That's not right. There is a latin phrase _sub judice_ which is use in legal matters in the UK. It means something that is under investigation as in "It would be inappropriate for me to comment on that  as it is sub judice" but I don't think that's what you're trying to say. I'm not quite certain what you are trying to say.



Whodunit said:


> I found the old tome .......... all my books last night. (under)



 That's fine, but the word _all  _is superfluous.




Whodunit said:


> My cat ran .......... the table to hide from the dog. (under)



Fine 



Whodunit said:


> ......... my cloths is where you should not ever be. (underneath)



Underneath is OK but the order of the sentence is wrong. _You should never be underneath my cloth*e*s_. I 'm guessing you mean clothes rather than cloths.The phrase is rather odd as well. 




Whodunit said:


> That is .......... me/my level! (meaning: That kind of work is too low for me) (below/beneath)



Either are OK though they sound a bit arrogant.

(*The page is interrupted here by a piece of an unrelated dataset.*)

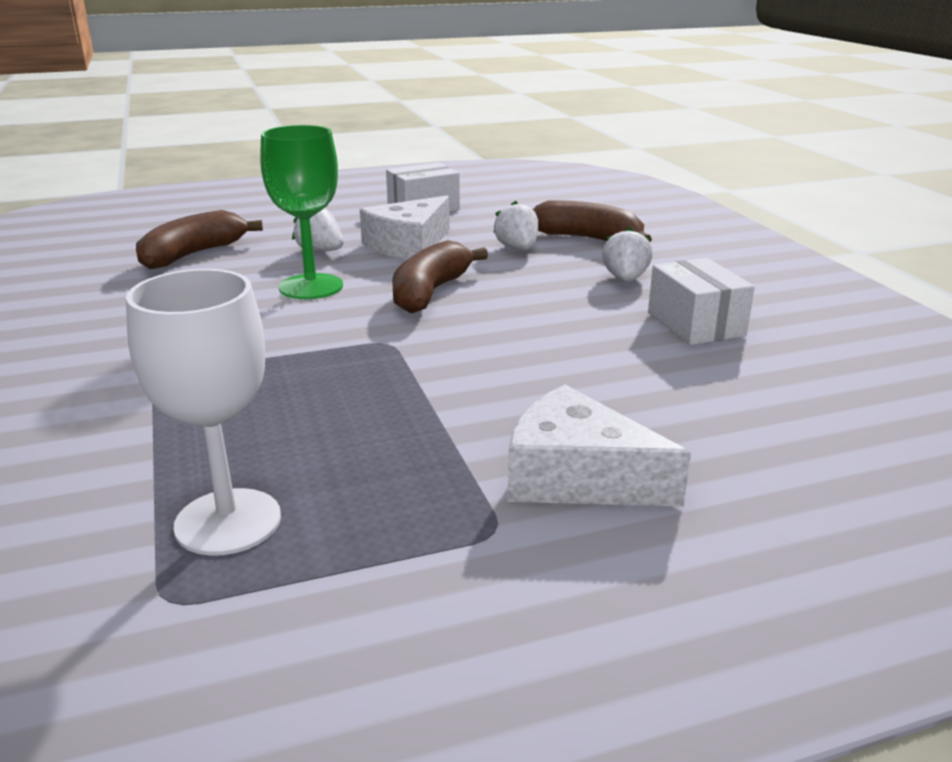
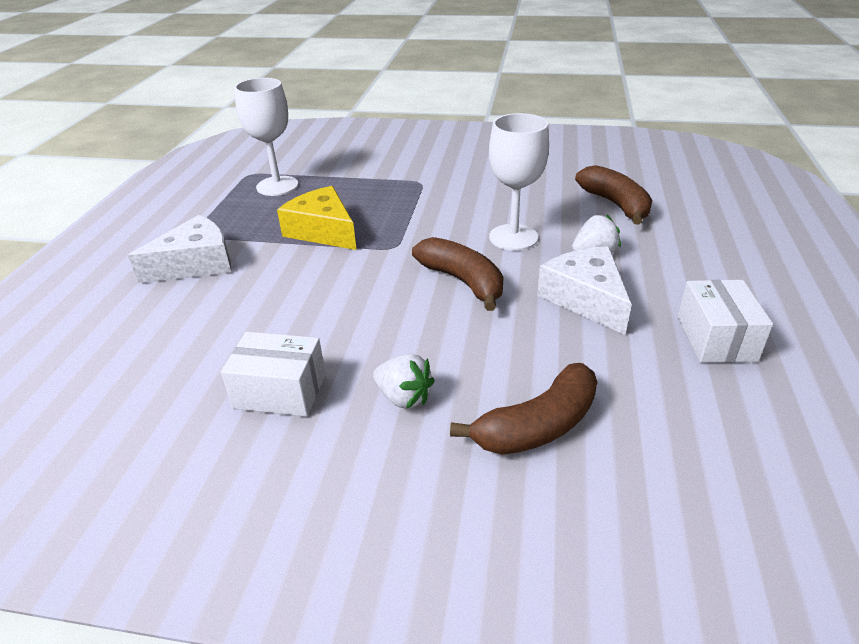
camera: 120 degrees right, 10 degrees up
(311, 287) = (513, 237): green goblet -> white goblet
(383, 404) = (323, 231): none -> yellow cheese
(517, 249) = (536, 359): white strawberry -> none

Anyone who says _that is beneath me_ deserves to be taken down a peg.



Whodunit said:


> .......... no circumstances! (under)



Fine



Whodunit said:


> Write your signature .......... the address field. (underneath)



_Underneath_ is OK but you would say _sign _rather than _write your signature

_


Whodunit said:


> She's the queen of the .......... world. (under/nether)



Fine 



Whodunit said:


> Could you perhaps invent a rule for the words when to use which one? Thanks in advance.



Sorry. I can speak the language but we don't learn rules for this type of usage.


----------



## GreenWhiteBlue

"Sub" is not an English word.  It is instead a Latin word, often found either as a prefix in English words (such as _submarine_) or as an untranslated portion of a Latin phrase (as in _sub rosa_).  

To say "_The decree is not sub justice_" makes no sense in English.

To say "_that is beneath me_" means that the activity is beneath your dignity rather than your ability.  For example, I might say "_I could have told other people the nasty rumor I heard, but to do that is beneath me_."


----------



## Whodunit

rubbershoes said:


> That's not right. There is a latin phrase _sub judice_ which is use in legal matters in the UK. It means something that is under investigation as in "It would be inappropriate for me to comment on that as it is sub judice" but I don't think that's what you're trying to say. I'm not quite certain what you are trying to say.


 
You're right. What I wrote didn't make much sense. 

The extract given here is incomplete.